According to unofficial results, Johnson had 60 percent of the tally in the District 1 race with 3,192 votes. Tony Reiger, a retired teacher and Rayco Sales clerk, had 2,031 votes and 38 percent of the total.
Turnout in Tuesday's election was about 25 percent.
Johnson, who will fill a seat held by Cathy Mu-oz, said she already has started lobbying friends and business associates in the rest of the state against a capital move and expects to continue on a bigger scale on the Assembly. On another issue, she said she hopes the city can put another public rest room downtown before the start of next year's cruise ship season.
"I said during my campaign that I was a listener and I still am. I want people to call and talk to me about anything they think is important," she said.
She said the Assembly is losing experience with the departure of Assembly members Mu-oz and John MacKinnon and expects she will need time to come to speed on city issues.

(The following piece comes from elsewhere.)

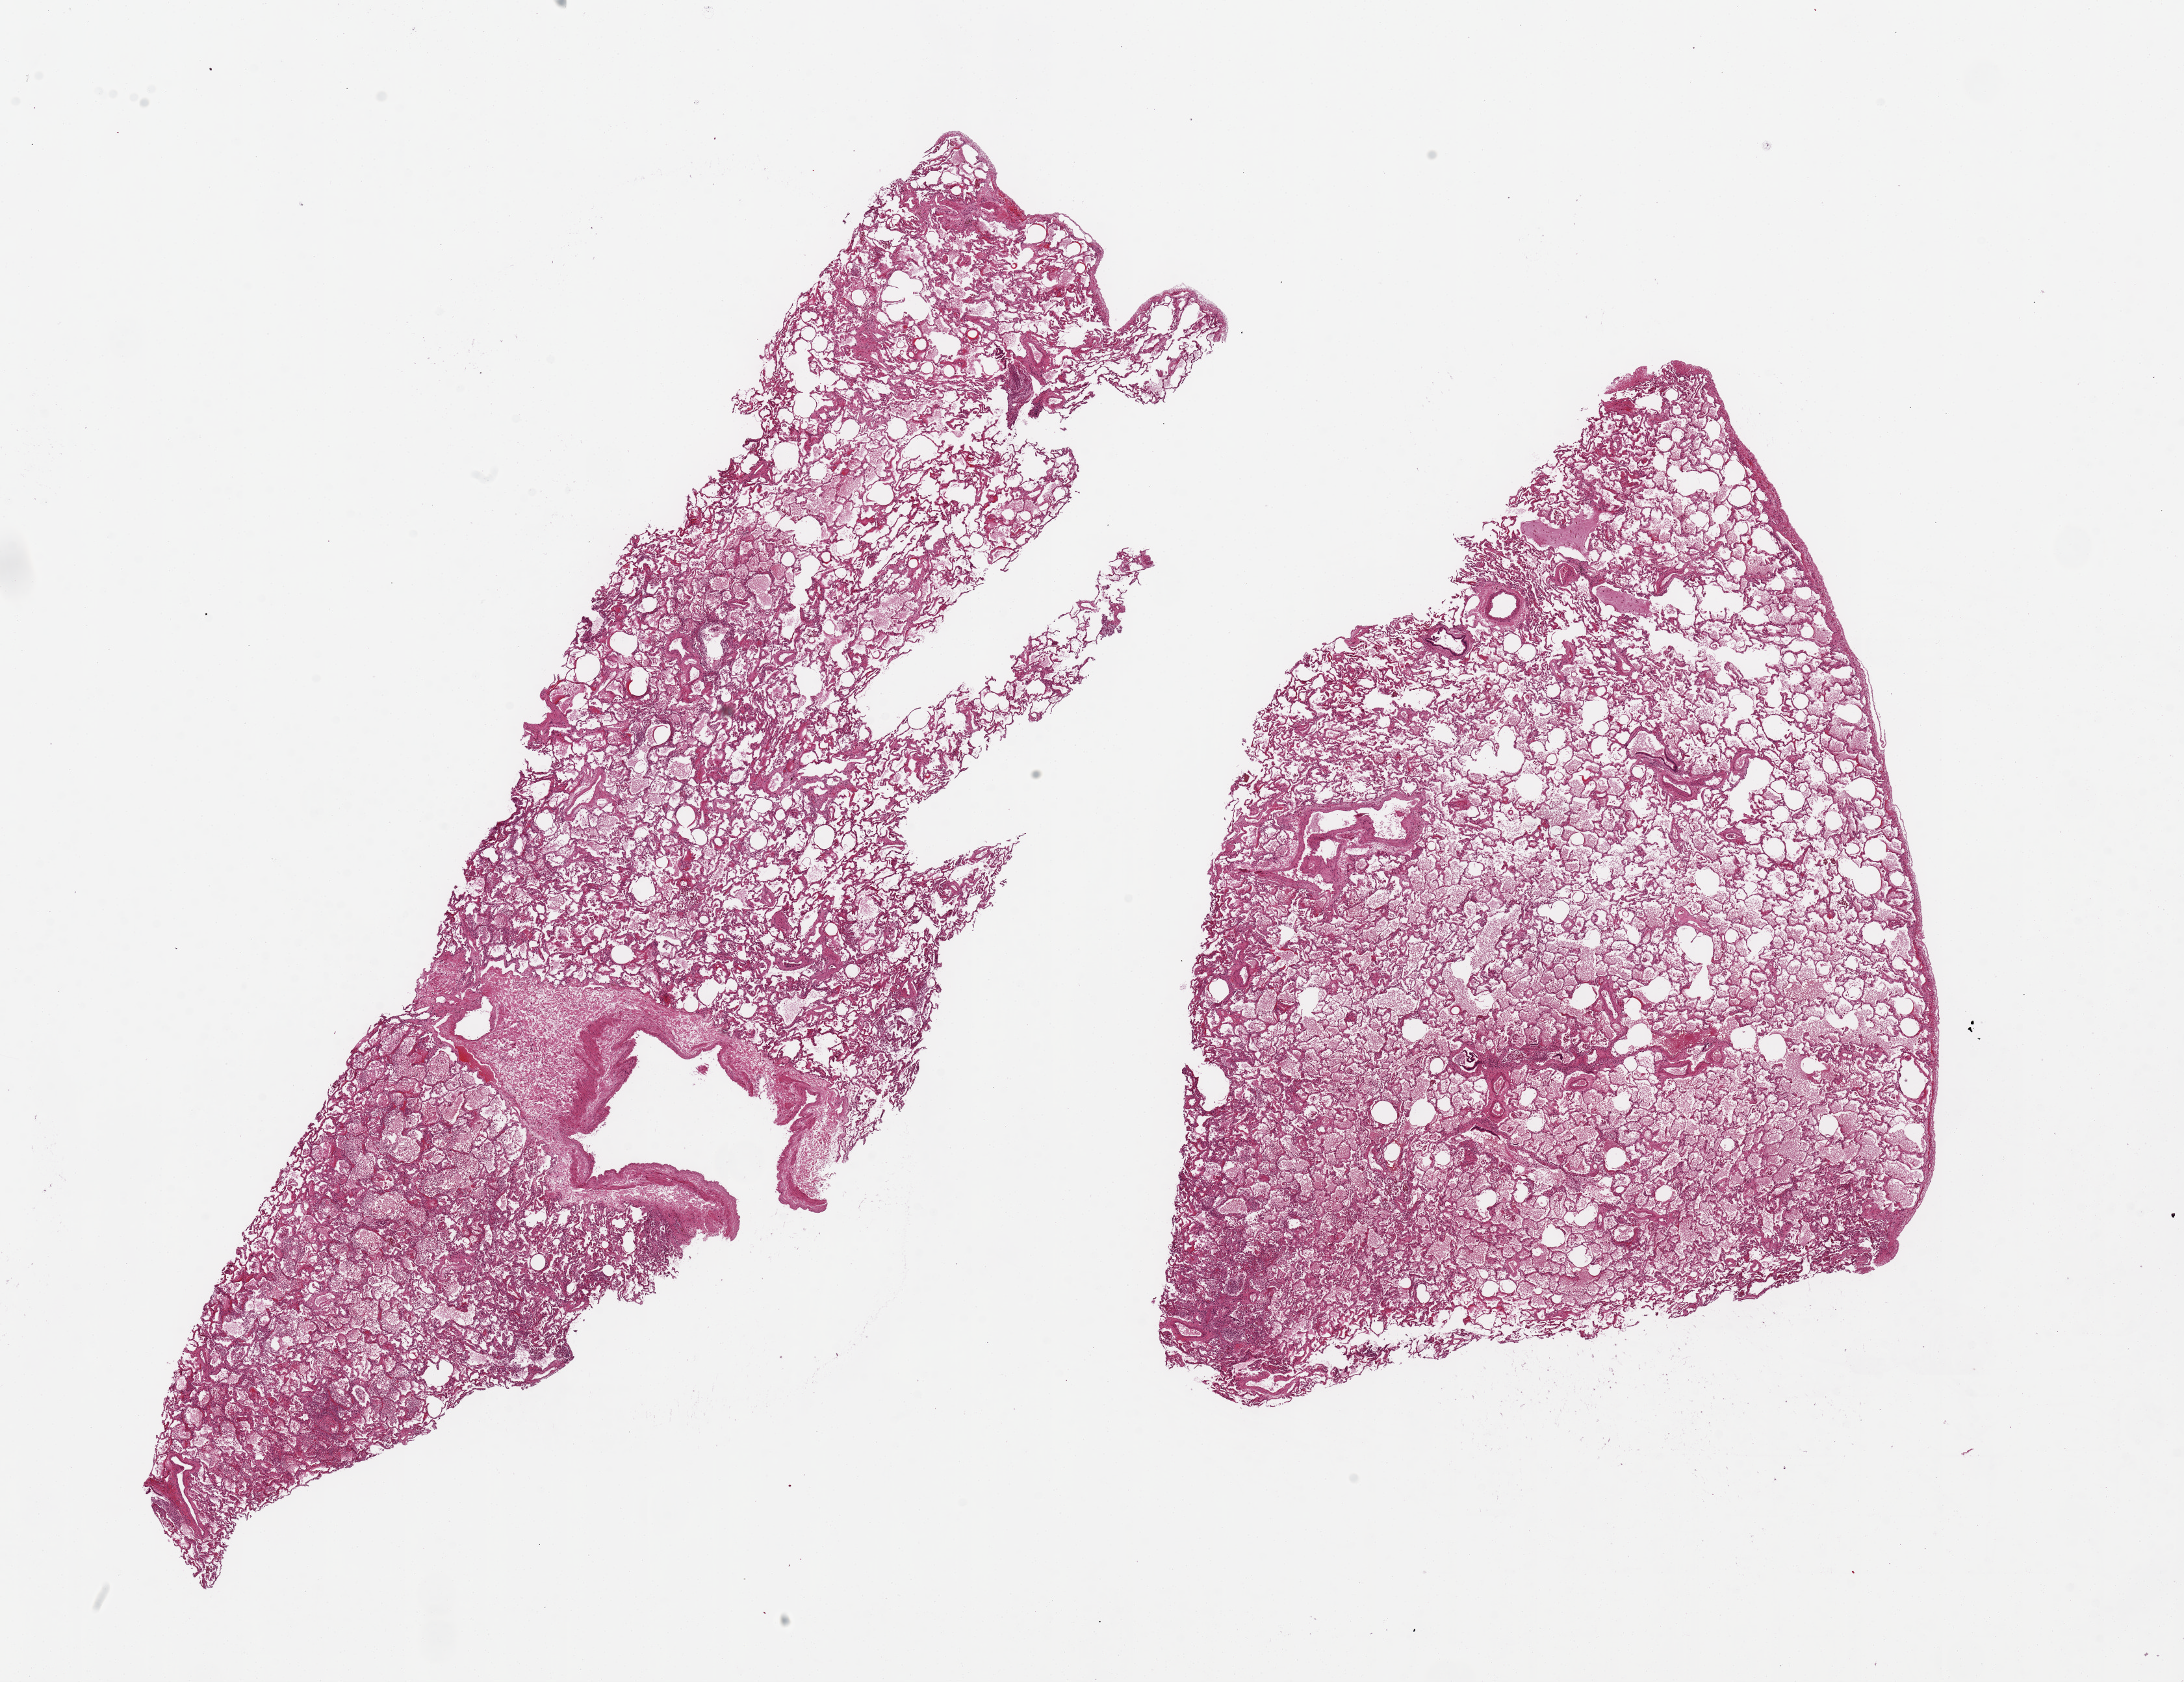
Whole-slide image, H&E stain, low-resolution overview of the scanned area, about 26.6 x 20.5 mm. PAXgene-fixed paraffin-embedded (PFPE) section. Target tissue: lung. Donor tissue sample.
Reviewer comment on this tissue sample: 2 pieces, 20x7 & 14x10mm; mild-moderate edmea/congestion.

Mayor Sally Smith said Tuesday the Assembly will have a new face if for no other reason that it will have a new Finance Committee chairperson, a seat now held by Mu-oz, and deputy mayor, a seat held by MacKinnon. Smith has asked current Assembly members for input on committee assignments and expects to make appointments at the Assembly's next regular meeting.
Johnson said she considers Reiger a new friend and enjoyed working with him. And Reiger echoed the sentiment.
"A lot of people felt there wasn't too much of a difference between Jeannie and I on a variety of issues so I think it was really style and how we go about things that probably made people decide for her and not for me. I pulled no punches. I come straight on on issues and with people," he said.
Reiger said airport safety and wastewater treatment will continue to be concerns, but he doubts he will run for office again.
"I know it was a wonderful learning experience for me. I'm disappointed, but I've always respected the voters," he said.
Voter turnout, about 25 percent of registered voters overall, ranged from a low of 12 percent at Switzer Creek to a high of 32 percent at Juneau No. 2 downtown.
"I think everybody would have liked to see a bigger turnout, but that's it," Johnson said. "I think that because there were no burning issues on the ballot, even though the split of the bond was a very important issue for the schools, it obviously wasn't a contentious issue to bring people out to vote."
Turnout in last fall's city election was 49.1 percent, according to final results. That election included a contested mayor's race and six ballot measures. Turnout in the 1999 city election was 36 percent.
"It's very low, very disappointing," City Clerk Laurie Sica said of this year's turnout. She said she hoped patriotic sentiment following the Sept. 11 terrorist attacks would have done more to draw people to the polls.
A city board will review and count the remaining absentee and questioned ballots at 5 p.m. Friday at Assembly chambers. The canvass review board meets at 1 p.m. Tuesday in Assembly chambers to review and certify the results of the election.